Municipal-owned utilities and rural cooperatives are at yet another disadvantage because they, unlike large utilities, operate beyond the oversight and protection of NERC, which monitors bulk power system owners, operators, and users andprovides them with access to important resources and information.
Despite having all the cards stacked against them, many smaller utilities are finding ways to digitize their operations, using technologies like smart metering, online payment portals, and cloud computing platforms to protect their operations from cyber threats while meeting the needs of 21st-century customers.
Two steps forward can cause one step back
The bad news about this modernization is that it also draws the attention of threat actors. Once a utility begins to implement more sophisticated systems, it is also more likely to attract the attention of hackers. As soon as a utility gets its employees and customers online, incidences of phishing, ransomware, and denial-of-service attacks appear.
Cybercriminals that focus on small utilities know the intricacies of that market, including employee and customer behavior patterns, and use that knowledge to penetrate security systems. The more they know about how companies in that sector operate, the more they are able to move laterally across the breached network.

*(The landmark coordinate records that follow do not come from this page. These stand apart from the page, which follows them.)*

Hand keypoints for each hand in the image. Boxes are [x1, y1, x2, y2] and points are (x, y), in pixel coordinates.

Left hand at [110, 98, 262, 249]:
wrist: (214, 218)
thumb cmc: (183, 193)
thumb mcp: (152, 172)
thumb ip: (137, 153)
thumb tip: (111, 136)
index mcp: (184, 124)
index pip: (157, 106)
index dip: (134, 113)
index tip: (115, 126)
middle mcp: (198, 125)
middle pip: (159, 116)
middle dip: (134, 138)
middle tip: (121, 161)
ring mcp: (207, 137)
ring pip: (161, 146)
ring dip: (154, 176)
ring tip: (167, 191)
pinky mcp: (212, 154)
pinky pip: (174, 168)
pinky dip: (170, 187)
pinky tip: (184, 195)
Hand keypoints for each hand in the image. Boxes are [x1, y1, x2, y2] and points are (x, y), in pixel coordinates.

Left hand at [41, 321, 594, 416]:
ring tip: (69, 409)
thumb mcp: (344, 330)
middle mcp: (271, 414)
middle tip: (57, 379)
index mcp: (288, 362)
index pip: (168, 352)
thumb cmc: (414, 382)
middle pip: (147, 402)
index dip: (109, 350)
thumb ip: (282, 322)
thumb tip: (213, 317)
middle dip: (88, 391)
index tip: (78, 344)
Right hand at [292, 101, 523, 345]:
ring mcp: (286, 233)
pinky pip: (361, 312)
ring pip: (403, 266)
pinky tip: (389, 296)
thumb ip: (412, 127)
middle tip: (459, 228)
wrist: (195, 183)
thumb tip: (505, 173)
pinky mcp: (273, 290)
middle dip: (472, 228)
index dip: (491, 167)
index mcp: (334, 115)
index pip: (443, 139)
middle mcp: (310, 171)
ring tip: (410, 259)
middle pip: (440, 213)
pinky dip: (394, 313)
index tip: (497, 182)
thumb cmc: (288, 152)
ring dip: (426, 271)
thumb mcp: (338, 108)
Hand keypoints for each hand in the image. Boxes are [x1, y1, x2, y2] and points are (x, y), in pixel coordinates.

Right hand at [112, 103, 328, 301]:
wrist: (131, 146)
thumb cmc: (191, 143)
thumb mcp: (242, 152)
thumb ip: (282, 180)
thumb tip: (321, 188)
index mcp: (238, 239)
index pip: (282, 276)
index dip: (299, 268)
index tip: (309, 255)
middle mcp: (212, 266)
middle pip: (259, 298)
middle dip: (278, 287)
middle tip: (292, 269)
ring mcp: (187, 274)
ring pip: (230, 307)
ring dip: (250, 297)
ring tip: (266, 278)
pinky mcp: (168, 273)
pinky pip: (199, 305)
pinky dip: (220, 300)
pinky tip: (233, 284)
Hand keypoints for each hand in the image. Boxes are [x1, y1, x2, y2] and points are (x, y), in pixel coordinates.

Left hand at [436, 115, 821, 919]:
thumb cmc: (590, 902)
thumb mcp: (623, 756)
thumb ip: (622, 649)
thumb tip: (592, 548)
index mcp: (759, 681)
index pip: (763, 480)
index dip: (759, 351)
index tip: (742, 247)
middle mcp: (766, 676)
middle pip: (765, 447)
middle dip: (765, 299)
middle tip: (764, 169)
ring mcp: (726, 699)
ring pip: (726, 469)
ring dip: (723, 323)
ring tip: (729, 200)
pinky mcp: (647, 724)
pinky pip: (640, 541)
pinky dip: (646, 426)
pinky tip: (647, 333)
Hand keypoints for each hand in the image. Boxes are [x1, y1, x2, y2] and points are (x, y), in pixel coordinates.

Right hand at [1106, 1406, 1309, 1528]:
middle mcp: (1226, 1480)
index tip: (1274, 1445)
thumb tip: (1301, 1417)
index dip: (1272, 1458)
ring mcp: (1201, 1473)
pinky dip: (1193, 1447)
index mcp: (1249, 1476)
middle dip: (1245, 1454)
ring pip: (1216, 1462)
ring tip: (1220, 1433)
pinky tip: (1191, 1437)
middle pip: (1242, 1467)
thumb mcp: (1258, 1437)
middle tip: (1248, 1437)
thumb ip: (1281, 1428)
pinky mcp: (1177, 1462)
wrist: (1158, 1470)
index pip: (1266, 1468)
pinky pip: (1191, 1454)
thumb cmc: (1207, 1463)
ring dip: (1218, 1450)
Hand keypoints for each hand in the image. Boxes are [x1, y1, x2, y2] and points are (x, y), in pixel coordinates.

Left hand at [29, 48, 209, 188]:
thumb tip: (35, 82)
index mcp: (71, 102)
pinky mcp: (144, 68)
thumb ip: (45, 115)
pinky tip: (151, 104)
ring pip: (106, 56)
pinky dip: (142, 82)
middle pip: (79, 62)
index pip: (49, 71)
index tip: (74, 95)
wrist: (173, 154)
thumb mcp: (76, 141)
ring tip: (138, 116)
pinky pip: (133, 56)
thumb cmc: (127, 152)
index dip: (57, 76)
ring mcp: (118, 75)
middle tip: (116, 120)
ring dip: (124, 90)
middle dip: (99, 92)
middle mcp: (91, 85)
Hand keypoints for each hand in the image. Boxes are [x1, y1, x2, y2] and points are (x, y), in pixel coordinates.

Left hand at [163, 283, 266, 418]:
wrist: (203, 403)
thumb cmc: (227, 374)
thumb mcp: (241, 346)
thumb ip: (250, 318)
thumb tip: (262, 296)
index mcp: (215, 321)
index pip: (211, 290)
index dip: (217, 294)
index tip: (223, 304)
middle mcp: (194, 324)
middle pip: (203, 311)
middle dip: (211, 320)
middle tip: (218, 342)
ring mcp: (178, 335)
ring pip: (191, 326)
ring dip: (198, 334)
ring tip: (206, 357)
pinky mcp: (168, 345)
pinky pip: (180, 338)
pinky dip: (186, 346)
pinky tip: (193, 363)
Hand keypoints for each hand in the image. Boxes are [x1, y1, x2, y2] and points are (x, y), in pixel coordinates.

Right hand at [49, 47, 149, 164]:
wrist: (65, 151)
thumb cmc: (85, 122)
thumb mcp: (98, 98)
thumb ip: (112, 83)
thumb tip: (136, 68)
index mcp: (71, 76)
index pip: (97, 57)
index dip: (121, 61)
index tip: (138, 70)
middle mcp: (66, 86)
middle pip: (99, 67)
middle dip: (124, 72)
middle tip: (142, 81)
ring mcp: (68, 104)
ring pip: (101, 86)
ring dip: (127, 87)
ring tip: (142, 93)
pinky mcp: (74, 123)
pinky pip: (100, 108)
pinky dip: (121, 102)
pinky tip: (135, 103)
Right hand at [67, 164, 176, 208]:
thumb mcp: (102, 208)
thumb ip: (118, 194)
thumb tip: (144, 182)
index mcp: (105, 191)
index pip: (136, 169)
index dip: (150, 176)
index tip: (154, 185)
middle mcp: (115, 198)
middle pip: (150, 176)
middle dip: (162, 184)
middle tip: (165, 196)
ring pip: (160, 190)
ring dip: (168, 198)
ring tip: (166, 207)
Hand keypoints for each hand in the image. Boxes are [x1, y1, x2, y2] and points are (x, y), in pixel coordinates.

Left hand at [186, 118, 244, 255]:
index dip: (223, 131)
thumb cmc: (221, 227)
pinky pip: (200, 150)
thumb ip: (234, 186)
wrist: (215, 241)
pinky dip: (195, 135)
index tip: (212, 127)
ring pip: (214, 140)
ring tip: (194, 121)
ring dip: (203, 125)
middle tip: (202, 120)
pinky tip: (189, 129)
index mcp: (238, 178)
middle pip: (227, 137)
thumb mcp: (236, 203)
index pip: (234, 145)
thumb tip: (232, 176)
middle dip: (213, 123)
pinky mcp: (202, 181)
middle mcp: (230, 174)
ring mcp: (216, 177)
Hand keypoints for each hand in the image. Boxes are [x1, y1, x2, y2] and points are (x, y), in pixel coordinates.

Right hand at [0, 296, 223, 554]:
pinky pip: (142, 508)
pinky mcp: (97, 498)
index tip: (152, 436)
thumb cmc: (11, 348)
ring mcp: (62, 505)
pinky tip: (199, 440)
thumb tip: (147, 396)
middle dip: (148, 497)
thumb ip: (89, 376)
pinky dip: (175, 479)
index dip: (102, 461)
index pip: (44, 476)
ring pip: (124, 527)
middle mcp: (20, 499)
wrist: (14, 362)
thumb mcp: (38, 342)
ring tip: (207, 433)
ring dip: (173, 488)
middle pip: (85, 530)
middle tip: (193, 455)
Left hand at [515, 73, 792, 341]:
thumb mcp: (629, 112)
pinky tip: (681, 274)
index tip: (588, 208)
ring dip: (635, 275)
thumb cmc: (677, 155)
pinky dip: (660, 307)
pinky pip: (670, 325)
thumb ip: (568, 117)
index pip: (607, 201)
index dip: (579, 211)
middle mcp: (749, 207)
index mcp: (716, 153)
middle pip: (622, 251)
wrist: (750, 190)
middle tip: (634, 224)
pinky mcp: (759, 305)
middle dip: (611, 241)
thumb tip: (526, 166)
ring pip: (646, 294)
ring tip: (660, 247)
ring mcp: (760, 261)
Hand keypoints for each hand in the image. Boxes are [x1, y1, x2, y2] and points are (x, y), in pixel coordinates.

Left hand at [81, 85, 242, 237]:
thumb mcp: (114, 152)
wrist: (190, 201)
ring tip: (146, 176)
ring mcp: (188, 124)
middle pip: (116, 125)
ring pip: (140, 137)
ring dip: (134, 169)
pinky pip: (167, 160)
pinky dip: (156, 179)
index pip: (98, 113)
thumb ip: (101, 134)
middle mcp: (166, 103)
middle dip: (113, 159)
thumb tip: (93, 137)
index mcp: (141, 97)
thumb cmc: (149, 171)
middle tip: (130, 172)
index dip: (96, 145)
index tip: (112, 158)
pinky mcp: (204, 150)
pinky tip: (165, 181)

Lateral movement allows attackers that first gain access to a single endpoint, perhaps when a utility employee falls for a phishing attack, to move onto new targets within the utility’s environment. Once hackers access one computer, they can scan it for credentials that they can use to access other applications and endpoints. They then use the growing list of credentials to move from device to device, endpoint to endpoint. Soon they are free to implant malware such as ransomware to steal customer information. They can even penetrate digital sensors and cause actual physical damage to machinery.
Build defenses brick by brick
Small utilities can take a few steps to prevent or minimize lateral movement. First, since the technique depends on user and group access permissions, one of the best practices is to limit those approvals by giving users only the permissions they need to do their jobs. Limiting access to other users, groups, and endpoints makes it that much harder for hackers to move around. These may be small steps, but they are within reach for most utilities.
More ambitious measures include installing new servers and security software, training workers, or setting up a security operations center. These steps, of course, could cost millions of dollars and, if you’re a rural utility serving communities that can’t afford more expensive energy bills, they will be a heavy lift. Some state-funded agencies provide cybersecurity training at low or no cost, but most experts agree that more federal aid is needed to bring smaller operations up to speed.
With more federal support, small utilities could begin instituting multiple lines of defense, starting with basic identity and access management to shared applications and networks and multifactor authentication tools.
Personally, I am a big believer in the zero-trust model of network access. Zero trust simply means that endpoints or users are deemed untrustworthy until they are verified. It also requires granting least-privileged access based on who requests access, the context of the request, and the risk level of the environment.
In general, small utilities will be well served to practice the basics of good IT and cybersecurity hygiene. That begins with identifying, inventorying, and monitoring everything on the network: laptops, PCs, tablets, servers, and virtual machines in the cloud. By regularly monitoring these endpoints, in real time all the time, even the smallest of small utilities can go a long way toward being able to quickly detect—and stop—potential vulnerabilities and active threats.